Exercise material:
□ □ □ □

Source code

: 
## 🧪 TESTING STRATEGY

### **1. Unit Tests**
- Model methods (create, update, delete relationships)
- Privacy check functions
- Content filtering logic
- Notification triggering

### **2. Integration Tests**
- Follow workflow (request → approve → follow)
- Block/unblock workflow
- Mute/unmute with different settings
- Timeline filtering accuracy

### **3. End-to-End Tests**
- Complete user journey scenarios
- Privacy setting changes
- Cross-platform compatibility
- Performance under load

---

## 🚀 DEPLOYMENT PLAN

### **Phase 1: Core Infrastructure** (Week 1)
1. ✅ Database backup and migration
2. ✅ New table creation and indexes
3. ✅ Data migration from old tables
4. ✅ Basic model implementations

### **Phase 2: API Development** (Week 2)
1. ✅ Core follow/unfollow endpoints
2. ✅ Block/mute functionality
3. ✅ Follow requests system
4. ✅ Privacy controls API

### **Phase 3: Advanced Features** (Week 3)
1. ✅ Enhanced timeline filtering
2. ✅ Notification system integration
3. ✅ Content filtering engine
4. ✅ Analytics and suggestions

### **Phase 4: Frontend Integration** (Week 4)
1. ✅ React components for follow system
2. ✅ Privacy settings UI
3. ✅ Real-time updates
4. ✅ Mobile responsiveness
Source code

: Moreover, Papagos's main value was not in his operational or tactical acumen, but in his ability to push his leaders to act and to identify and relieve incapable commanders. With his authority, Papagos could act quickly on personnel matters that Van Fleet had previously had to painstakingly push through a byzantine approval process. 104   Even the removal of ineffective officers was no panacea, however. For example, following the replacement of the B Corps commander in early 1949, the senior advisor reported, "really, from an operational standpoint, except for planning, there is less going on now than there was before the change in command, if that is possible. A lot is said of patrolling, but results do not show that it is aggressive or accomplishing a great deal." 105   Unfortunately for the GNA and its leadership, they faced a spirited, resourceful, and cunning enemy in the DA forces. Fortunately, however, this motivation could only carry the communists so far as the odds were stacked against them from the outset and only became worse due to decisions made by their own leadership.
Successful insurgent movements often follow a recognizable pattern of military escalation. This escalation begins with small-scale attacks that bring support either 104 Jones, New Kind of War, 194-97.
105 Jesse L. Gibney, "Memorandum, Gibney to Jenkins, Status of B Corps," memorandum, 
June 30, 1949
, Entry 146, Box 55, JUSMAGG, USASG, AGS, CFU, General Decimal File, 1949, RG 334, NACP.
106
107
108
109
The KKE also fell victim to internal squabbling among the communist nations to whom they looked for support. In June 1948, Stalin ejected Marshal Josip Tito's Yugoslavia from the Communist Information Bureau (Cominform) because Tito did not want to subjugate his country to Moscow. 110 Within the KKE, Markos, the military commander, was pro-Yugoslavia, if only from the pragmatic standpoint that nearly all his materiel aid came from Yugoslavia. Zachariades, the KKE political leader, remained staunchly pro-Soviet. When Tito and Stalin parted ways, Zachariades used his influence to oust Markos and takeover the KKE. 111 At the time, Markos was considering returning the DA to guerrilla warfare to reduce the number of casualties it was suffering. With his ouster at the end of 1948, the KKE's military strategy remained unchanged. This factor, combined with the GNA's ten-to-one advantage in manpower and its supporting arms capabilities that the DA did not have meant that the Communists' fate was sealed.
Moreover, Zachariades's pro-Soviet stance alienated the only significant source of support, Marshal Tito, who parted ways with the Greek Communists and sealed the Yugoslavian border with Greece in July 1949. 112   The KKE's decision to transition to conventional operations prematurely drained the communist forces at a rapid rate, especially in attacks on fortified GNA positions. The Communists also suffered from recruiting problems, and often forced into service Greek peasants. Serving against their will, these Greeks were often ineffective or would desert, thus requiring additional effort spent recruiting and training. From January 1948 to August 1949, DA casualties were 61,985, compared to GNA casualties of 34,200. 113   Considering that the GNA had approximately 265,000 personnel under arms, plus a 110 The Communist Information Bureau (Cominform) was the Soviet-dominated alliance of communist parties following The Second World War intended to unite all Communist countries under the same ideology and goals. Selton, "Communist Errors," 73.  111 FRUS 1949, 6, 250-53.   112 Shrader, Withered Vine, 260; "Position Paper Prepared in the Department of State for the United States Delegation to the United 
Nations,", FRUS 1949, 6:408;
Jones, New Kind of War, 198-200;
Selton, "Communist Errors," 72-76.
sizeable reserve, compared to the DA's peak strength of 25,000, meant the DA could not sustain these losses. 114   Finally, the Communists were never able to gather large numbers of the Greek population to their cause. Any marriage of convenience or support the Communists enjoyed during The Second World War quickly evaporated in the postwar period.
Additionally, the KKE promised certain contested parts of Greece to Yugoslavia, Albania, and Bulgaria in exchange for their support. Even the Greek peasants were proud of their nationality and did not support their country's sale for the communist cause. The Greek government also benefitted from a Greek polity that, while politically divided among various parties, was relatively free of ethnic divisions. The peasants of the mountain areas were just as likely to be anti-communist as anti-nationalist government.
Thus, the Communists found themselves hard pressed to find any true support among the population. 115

□ □ □ □

What to produce: From the records above, copy out the line with "Successful insurgent movements", the line with "The KKE also", and every line between them, word for word.

Result:
Successful insurgent movements often follow a recognizable pattern of military escalation. This escalation begins with small-scale attacks that bring support either 104 Jones, New Kind of War, 194-97.
105 Jesse L. Gibney, "Memorandum, Gibney to Jenkins, Status of B Corps," memorandum, 
June 30, 1949
, Entry 146, Box 55, JUSMAGG, USASG, AGS, CFU, General Decimal File, 1949, RG 334, NACP.
106
107
108
109
The KKE also fell victim to internal squabbling among the communist nations to whom they looked for support. In June 1948, Stalin ejected Marshal Josip Tito's Yugoslavia from the Communist Information Bureau (Cominform) because Tito did not want to subjugate his country to Moscow. 110 Within the KKE, Markos, the military commander, was pro-Yugoslavia, if only from the pragmatic standpoint that nearly all his materiel aid came from Yugoslavia. Zachariades, the KKE political leader, remained staunchly pro-Soviet. When Tito and Stalin parted ways, Zachariades used his influence to oust Markos and takeover the KKE. 111 At the time, Markos was considering returning the DA to guerrilla warfare to reduce the number of casualties it was suffering. With his ouster at the end of 1948, the KKE's military strategy remained unchanged. This factor, combined with the GNA's ten-to-one advantage in manpower and its supporting arms capabilities that the DA did not have meant that the Communists' fate was sealed.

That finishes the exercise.